Queen Elizabeth II’s breeding efforts undoubtedly had an impact not only on the popularity and demand for corgis but also on the look and standard of the breed, which was refined greatly in the 80 or so years since Queen Elizabeth II first encountered the Pembroke Welsh corgi.
Creating a New Breed: The Dorgi
Though corgis were undoubtedly Queen Elizabeth II’s favorite breed, they were not the only dogs owned by the royal family or living in Windsor. The queen was also fond of cocker spaniels and had a number of mixed-breed dogs lovingly dubbed “dorgis.”

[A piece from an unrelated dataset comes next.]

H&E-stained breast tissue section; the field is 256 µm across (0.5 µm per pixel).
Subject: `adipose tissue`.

Created purely on accident, the dorgi came to be one fateful day in the 1970s when Queen Elizabeth II’s corgi Tiny got a little too much unsupervised alone time with Princess Margaret’s (the queen’s sister) dachshund, Pipkin. Delighted by these miniature corgi-like dogs, the queen continued to breed dorgis, many of which remained at Windsor. Among Tiny and Pipkin’s descendants were Cider, Rum, Berry, Candy, Brandy, Chipper, Harris, Pickles, Piper, Tinker, and Vulcan who died in 2020.
Life As a Royal Dog
Queen Elizabeth II’s dogs enjoyed a lavish lifestyle, complete with home-cooked meals, a beautifully decorated room dedicated to the dogs, and elevated woven baskets to sleep in at night. The Royal Corgis dined on fresh rabbit, beef, and other delicacies prepared by the palace chef.
The Royal Dogs were walked twice a day, and given special treatment on holidays. Queen Elizabeth II even made personalized stockings for each of the pups every Christmas, stuffing them with treats and toys.

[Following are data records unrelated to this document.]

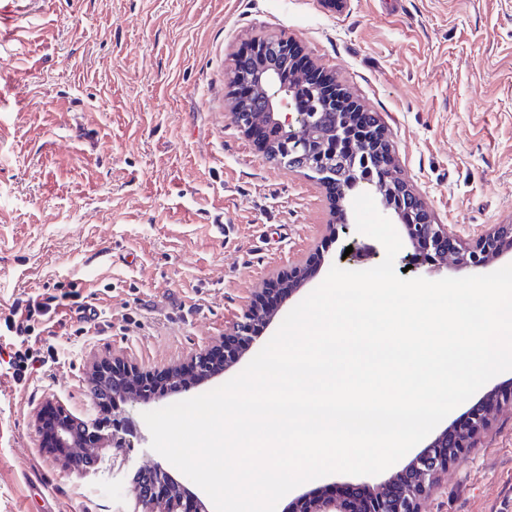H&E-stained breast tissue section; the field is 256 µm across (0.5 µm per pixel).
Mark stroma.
I'll return each mask as SVG.
<instances>
[{"label": "stroma", "instance_id": "obj_1", "mask_svg": "<svg viewBox=\"0 0 512 512\" xmlns=\"http://www.w3.org/2000/svg\"><path fill=\"white\" fill-rule=\"evenodd\" d=\"M268 35L377 114L392 175L458 243L512 224V0H0V345L25 294L72 278L103 292L95 330L36 343L41 370L0 355V512H131L135 470L161 455L105 435L94 469L75 466L39 431L49 400L98 417L101 363L165 374L318 259L269 341L332 266L383 261L354 193L268 162L234 121L233 61ZM421 512H512V400Z\"/></svg>", "mask_w": 512, "mask_h": 512}]
</instances>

Many of the Corgis joined the queen on her outings and were rarely seen away from her at home. According to those that witnessed Queen Elizabeth II with her dogs, she was extremely hands-on, often breaking up scuffles, enforcing training protocol, and attending carefully to their health and wellbeing.
Queen Elizabeth II’s Dogs Today
Though Queen Elizabeth II halted her breeding program, she continued to keep dogs up until her death on September 8th, 2022. At the time of her passing, the queen had five dogs, including two cocker spaniels, a dorgi named Candy, and two corgis named Muick and Sandy.
What Will Happen To The Queen’s Dogs?
All of the late queen’s dogs are expected to remain with the royal family and will continue to enjoy a lavish lifestyle for the rest of their lives. Muick and Sandy were recent gifts given to the queen by her son Prince Andrew, so many expect that he will take over care of the queen’s last two corgis.